The work is well under way - and some councils have chosen to fix poor roads near the route at the same time - but with new potholes appearing as fast as they are patched, many authorities are struggling to keep up.
"Insufficient funding for maintenance is not a problem unique to North Yorkshire, but I believe we feel the pain particularly badly," wrote council leader John Weighell in a letter to the Transport Secretary Patrick McLoughlin.
"We are vulnerable to extreme weather, and our dispersed population and rural economy make our minor roads particularly important.
"Added to this, the cars, HGVs and agricultural vehicles are getting heavier, and this has increased their impact on these minor roads."
Mr Weighell added that it would cost £332m to clear the council's road maintenance mountain, and even if it was cleared, he would still need £60m a year to keep the roads in good condition.
North Yorkshire, which has the country's third largest road network, currently receives £28m a year from the government for road repairs.
But as Mr Weighell admitted, bad roads are not limited to his patch, and neither are complaints about long-standing underinvestment and more recent cuts.
Peter Box, the leader of Wakefield Council and chairman of the Local Government Association's economy and transport board, told the BBC: "Unless something changes, we risk seeing large swathes of Britain's road network dangerously strewn with potholes and becoming so unsafe they will need to be shut completely."
'Improvements needed'
This stark warning is supported by the Asphalt Industry Alliance's Annual Local Authority Road Maintenance (Alarm) survey, which found in 2013 that one in five roads in England and Wales needs fixing, at a total cost of £10.5bn.

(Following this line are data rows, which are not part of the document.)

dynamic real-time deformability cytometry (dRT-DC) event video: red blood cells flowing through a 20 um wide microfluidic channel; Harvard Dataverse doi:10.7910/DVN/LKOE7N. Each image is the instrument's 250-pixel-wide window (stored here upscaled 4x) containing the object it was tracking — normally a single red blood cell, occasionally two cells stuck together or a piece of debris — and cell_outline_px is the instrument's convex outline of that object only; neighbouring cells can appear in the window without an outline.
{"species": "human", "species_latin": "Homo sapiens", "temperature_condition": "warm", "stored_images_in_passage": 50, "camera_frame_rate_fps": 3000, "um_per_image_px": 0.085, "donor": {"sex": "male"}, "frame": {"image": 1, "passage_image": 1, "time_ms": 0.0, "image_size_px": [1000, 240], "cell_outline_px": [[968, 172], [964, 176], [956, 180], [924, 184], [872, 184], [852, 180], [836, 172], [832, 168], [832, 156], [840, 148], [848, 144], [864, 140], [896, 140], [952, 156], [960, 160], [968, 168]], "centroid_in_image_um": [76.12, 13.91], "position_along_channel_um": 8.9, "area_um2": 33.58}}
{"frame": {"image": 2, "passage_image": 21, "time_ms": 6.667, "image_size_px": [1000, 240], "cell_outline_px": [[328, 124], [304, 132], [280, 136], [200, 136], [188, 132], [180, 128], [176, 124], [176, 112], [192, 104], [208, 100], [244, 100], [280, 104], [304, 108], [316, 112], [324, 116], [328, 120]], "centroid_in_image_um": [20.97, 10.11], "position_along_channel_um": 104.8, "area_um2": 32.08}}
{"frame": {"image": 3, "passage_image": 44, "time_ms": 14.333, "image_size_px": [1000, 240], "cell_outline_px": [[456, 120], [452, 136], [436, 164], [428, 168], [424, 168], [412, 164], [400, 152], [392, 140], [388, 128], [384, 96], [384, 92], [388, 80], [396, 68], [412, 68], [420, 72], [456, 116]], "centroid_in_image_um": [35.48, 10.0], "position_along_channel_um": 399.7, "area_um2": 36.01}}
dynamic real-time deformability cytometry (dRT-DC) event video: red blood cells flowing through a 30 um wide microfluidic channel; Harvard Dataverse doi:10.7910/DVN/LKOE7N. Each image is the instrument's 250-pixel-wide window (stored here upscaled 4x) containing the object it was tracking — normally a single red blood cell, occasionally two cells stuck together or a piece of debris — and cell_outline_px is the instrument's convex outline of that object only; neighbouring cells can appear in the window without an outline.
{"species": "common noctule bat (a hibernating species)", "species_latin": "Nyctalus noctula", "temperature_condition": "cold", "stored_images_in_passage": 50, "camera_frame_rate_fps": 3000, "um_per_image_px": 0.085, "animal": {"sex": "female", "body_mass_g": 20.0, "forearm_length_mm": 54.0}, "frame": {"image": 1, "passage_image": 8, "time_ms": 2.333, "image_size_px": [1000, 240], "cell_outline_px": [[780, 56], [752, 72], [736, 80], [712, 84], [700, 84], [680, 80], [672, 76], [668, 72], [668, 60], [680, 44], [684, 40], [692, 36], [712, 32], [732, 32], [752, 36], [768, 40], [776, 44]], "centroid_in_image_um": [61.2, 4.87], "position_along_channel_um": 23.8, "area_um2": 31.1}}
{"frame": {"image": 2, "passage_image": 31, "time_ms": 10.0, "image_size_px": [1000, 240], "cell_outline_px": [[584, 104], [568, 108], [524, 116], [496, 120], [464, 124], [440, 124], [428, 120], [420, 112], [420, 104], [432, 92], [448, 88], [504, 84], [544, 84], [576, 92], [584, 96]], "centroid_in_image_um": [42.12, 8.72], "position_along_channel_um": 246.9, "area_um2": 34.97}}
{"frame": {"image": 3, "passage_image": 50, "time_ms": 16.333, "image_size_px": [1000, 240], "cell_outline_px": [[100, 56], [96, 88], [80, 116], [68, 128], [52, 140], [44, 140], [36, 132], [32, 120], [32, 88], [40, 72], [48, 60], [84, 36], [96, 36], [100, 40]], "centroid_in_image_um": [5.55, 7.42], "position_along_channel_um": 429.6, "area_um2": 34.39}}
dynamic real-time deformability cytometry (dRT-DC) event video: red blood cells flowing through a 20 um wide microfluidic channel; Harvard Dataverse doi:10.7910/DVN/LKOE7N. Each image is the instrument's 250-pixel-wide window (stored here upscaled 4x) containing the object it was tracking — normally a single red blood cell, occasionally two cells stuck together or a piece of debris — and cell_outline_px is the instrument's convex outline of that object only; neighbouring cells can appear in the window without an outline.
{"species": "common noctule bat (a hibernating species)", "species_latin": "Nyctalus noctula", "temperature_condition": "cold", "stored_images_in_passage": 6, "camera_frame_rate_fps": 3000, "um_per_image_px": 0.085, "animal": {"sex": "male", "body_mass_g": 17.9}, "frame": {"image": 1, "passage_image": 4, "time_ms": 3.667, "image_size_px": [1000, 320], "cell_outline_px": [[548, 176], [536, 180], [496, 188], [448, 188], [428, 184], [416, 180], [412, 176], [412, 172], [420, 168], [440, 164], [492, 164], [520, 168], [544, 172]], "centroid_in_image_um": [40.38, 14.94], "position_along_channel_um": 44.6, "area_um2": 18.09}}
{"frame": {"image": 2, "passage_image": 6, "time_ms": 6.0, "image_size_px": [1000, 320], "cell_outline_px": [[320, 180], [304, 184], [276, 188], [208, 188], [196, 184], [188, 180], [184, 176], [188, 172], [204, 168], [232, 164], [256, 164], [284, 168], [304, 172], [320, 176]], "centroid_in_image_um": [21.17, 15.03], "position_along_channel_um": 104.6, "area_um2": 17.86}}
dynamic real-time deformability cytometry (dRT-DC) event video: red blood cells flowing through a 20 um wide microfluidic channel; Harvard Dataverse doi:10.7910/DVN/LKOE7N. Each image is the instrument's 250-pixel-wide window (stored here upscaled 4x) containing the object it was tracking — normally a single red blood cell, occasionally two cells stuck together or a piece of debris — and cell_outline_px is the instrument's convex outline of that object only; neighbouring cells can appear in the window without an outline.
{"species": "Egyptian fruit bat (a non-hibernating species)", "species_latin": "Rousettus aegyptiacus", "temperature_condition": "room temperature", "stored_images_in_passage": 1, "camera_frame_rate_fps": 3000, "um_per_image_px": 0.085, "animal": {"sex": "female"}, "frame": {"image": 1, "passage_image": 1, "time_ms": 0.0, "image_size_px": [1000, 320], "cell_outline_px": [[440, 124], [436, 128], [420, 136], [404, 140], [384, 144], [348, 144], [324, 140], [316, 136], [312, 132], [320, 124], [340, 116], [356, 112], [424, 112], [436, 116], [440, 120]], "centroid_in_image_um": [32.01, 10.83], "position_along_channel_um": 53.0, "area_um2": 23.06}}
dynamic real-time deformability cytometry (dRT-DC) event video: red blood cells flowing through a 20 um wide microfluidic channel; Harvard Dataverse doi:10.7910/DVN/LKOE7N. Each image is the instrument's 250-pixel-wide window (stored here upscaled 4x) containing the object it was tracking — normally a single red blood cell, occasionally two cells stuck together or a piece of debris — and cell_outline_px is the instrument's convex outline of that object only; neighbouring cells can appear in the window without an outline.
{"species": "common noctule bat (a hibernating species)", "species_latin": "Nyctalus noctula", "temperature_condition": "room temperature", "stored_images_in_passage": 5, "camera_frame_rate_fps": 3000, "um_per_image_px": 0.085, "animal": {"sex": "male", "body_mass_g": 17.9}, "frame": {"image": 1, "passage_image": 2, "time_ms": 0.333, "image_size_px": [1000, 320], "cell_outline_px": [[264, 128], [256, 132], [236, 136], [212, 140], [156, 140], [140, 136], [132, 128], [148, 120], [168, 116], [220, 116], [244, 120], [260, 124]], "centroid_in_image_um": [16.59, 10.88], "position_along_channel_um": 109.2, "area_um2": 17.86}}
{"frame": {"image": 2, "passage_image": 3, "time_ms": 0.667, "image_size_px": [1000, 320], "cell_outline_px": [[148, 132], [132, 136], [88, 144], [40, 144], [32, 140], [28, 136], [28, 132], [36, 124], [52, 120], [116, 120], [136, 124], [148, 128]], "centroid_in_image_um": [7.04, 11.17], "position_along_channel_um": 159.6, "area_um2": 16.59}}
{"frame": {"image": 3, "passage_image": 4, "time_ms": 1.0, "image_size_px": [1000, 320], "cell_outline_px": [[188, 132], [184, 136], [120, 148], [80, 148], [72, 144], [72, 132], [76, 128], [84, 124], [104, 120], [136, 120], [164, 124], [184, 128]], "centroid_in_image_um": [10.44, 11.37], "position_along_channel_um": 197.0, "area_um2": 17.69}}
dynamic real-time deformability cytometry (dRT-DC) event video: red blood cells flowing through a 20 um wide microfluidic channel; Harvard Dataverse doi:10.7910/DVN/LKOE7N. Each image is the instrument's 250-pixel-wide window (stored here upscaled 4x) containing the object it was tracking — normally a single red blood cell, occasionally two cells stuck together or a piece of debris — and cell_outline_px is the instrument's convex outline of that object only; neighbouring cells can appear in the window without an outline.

BBC Yorkshire asked the 11 local authorities responsible for the region's roads what they thought it would cost to repair them all, and nine responded.
The total, without Barnsley and Sheffield, came to £1.042bn.
To put that figure into context, it is more than most local authorities spend each year.
It is little wonder, then, that the sorry state of the nation's roads ranks so highly on taxpayers' lists of gripes.
Compensation claims from motorists who damaged their vehicles in potholes topped £32m in England and Wales last year.
The annual National Highways and Transport public satisfaction survey revealed that people rate the condition of the highway to be the most important transport service their local authority provides.
But the state of the roads is also the issue that provides the greatest "performance gap" between importance and satisfaction.
In Sheffield, for example, only 14% of people were satisfied with the city's road surfaces, with 81% dissatisfied. This may explain why the council has recently handed over all of its road maintenance work to private contractor Amey in a £1.2bn private finance initiative.
There is some good news, though, for Yorkshire's hard-pressed road crews: where they have fixed the highway, their work is appreciated.
Triathlon superstars Alistair and Jonathan Brownlee do most of their cycle training on the roads north of Leeds, and they have noticed a Tour dividend.
Olympic and double world triathlon champion Alistair said: "Lots of the roads up here are pretty bad, but it's been fantastic to ride on the roads where the Tour is going.
"Over the last six months, we've seen them putting new tarmac down, and we've enjoyed riding on it."
His younger brother Jonathan agreed.
"You can definitely notice the changes. The roads do need to improve, but it is happening," he said.
And with this year's Tour paying tribute to the 100th anniversary of the start of World War One by visiting the cobbled roads near the Belgian town of Ypres, Yorkshire's roads will definitely not be the bumpiest that the likes of Mark Cavendish and Chris Froome travel down.